● **AIM OF THE EXERCISE**
Count every line in the data below where the word "Buổi" appears, then state only that count.

RECORDS SHOWN Start Marker

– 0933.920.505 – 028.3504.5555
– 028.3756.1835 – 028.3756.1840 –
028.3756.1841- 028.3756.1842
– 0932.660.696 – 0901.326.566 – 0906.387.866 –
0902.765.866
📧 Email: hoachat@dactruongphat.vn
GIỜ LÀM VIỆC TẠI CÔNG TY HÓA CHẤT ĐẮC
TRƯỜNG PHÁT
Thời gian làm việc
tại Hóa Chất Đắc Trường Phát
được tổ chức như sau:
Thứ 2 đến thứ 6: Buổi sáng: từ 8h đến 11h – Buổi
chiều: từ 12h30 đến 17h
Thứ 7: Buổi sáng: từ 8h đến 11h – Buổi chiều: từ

RECORDS SHOWN End Marker
RECORDS SHOWN Start Marker

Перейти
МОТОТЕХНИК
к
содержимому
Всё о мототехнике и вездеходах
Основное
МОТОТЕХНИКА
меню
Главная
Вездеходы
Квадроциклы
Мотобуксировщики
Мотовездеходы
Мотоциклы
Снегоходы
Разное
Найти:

RECORDS SHOWN End Marker

● **ANSWER TO THIS EXERCISE**
2